## PROMPT
Find the line holding "네트워크나 DNS가 올바로 구성되지 않은 경우" in the entries below. Give it again exactly, along with every line after it up to and including the line holding "części, jak i".
(EXTRACTED MATERIAL begins)
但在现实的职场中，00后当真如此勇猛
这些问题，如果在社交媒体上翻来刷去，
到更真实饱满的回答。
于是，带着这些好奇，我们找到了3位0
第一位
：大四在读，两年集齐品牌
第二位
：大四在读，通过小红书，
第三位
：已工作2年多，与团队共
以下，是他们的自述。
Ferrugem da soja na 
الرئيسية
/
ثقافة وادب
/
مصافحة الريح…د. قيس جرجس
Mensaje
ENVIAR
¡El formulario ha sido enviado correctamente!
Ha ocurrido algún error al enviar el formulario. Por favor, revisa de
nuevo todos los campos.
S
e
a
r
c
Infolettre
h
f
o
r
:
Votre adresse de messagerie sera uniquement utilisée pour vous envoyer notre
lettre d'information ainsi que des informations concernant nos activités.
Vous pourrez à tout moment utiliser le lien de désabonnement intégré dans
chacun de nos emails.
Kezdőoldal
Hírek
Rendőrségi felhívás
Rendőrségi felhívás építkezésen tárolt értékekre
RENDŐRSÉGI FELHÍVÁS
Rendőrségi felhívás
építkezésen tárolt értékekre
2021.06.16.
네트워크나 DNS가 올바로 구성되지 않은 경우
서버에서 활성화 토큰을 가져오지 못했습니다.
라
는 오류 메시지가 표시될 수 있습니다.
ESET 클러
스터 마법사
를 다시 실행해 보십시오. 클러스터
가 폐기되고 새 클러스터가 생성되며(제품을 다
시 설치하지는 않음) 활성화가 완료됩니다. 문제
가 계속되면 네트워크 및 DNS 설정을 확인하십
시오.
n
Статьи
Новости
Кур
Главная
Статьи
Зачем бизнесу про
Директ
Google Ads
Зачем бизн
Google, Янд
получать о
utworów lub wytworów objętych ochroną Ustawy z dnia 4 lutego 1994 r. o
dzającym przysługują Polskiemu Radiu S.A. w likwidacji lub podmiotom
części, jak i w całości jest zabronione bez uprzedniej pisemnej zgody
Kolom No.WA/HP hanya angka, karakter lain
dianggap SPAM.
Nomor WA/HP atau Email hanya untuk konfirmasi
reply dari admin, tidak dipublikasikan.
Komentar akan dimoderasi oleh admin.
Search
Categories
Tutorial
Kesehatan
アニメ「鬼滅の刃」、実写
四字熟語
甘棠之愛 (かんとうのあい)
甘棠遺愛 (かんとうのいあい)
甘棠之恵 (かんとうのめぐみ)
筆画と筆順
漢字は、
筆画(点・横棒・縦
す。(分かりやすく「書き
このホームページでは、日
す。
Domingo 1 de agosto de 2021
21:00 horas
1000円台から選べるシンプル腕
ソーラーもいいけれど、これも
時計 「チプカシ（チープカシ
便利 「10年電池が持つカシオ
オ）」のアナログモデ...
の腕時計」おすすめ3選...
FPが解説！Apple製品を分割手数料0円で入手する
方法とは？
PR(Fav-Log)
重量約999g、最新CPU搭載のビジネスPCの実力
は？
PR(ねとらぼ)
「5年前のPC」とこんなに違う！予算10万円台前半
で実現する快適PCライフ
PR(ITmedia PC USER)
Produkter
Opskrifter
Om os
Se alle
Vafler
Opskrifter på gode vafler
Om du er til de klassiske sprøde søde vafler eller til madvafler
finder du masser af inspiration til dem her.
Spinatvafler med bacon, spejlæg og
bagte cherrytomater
(EXTRACTED MATERIAL ends)
## RESPONSE AREA
네트워크나 DNS가 올바로 구성되지 않은 경우
서버에서 활성화 토큰을 가져오지 못했습니다.
라
는 오류 메시지가 표시될 수 있습니다.
ESET 클러
스터 마법사
를 다시 실행해 보십시오. 클러스터
가 폐기되고 새 클러스터가 생성되며(제품을 다
시 설치하지는 않음) 활성화가 완료됩니다. 문제
가 계속되면 네트워크 및 DNS 설정을 확인하십
시오.
n
Статьи
Новости
Кур
Главная
Статьи
Зачем бизнесу про
Директ
Google Ads
Зачем бизн
Google, Янд
получать о
utworów lub wytworów objętych ochroną Ustawy z dnia 4 lutego 1994 r. o
dzającym przysługują Polskiemu Radiu S.A. w likwidacji lub podmiotom
części, jak i w całości jest zabronione bez uprzedniej pisemnej zgody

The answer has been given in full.